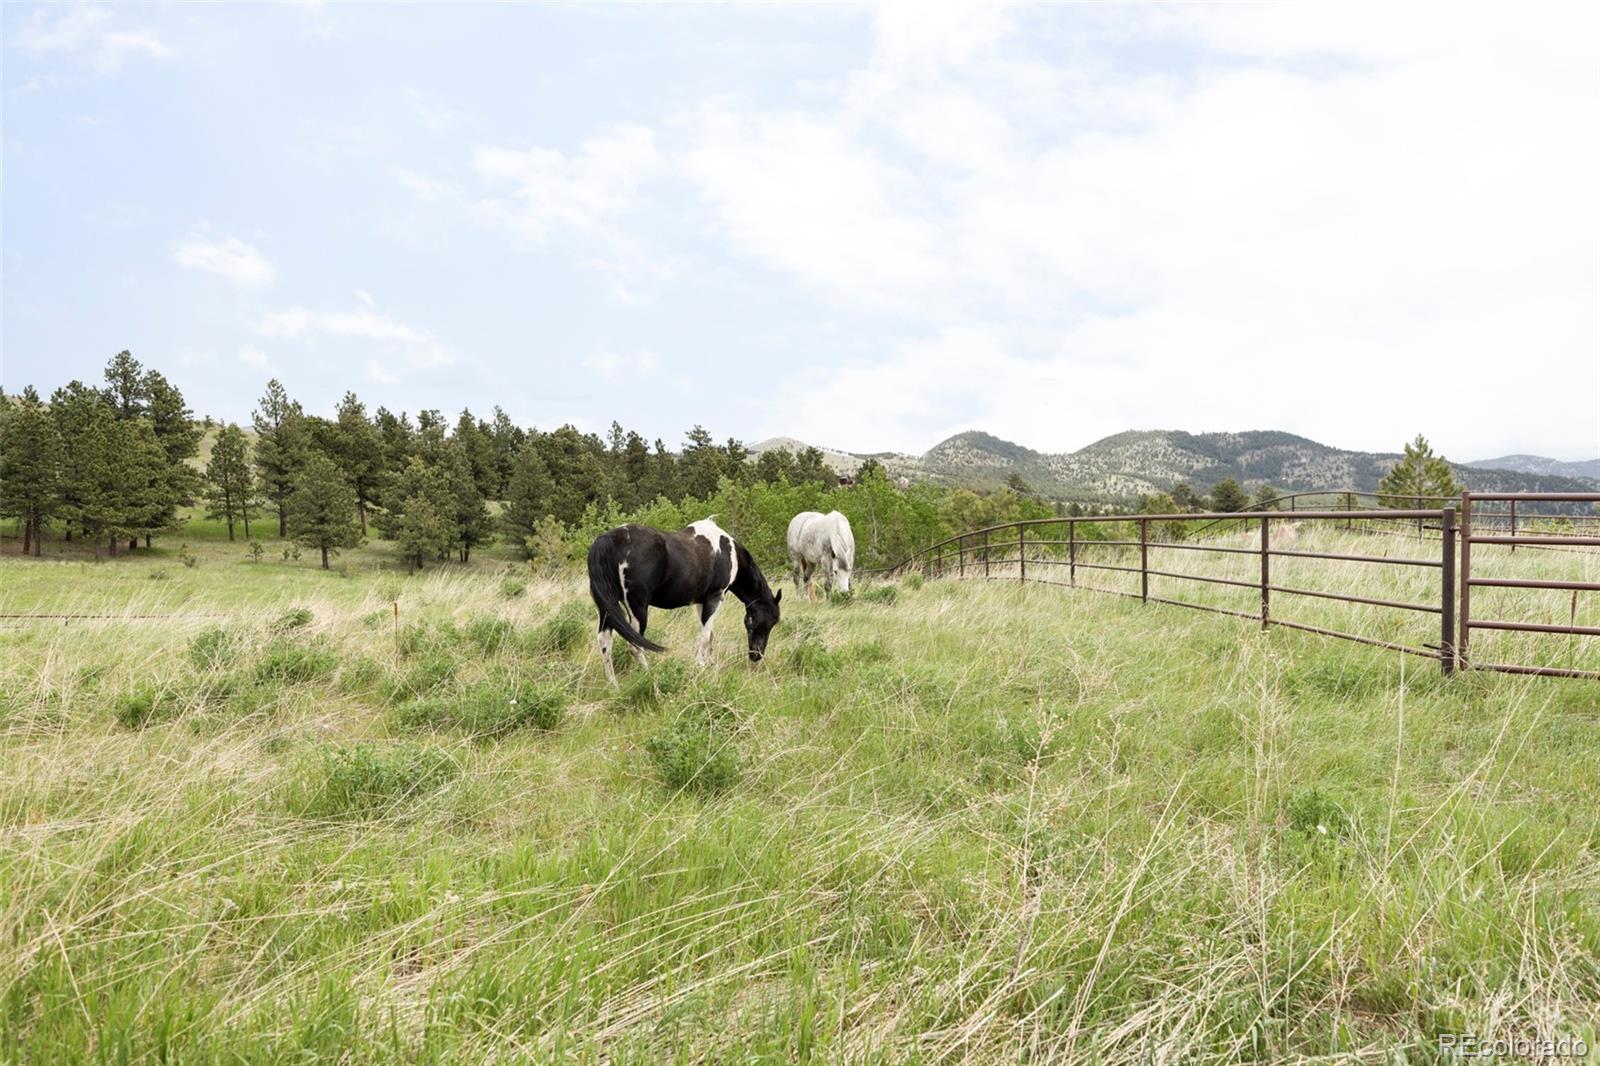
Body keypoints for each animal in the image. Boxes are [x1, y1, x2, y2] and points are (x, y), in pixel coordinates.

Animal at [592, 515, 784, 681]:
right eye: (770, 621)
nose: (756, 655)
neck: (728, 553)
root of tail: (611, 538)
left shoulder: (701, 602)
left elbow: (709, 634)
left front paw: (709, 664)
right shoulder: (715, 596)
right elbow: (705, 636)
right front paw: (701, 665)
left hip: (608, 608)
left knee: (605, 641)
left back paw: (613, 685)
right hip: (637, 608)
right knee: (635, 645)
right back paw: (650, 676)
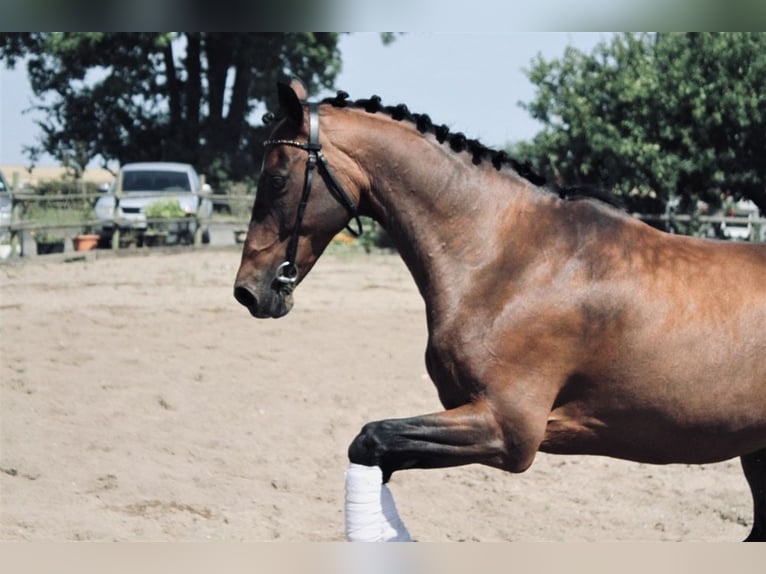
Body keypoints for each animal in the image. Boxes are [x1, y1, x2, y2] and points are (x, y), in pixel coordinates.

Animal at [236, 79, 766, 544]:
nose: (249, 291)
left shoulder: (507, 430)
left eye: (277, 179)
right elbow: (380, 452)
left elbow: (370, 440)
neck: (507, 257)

○ ○ ○

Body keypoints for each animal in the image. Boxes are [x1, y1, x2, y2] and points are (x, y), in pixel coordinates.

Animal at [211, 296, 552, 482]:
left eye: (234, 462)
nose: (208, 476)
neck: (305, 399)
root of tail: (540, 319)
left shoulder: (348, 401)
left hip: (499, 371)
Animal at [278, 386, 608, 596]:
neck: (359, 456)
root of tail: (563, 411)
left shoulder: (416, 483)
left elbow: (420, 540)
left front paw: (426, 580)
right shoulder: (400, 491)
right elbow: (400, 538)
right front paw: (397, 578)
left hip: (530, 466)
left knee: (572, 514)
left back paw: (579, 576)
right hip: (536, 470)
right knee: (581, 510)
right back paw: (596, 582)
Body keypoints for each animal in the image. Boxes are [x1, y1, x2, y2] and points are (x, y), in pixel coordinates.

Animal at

○ ○ ○

Provide only the number of lines in the records containing the string "elbow".

(EXPECTED OUTPUT)
6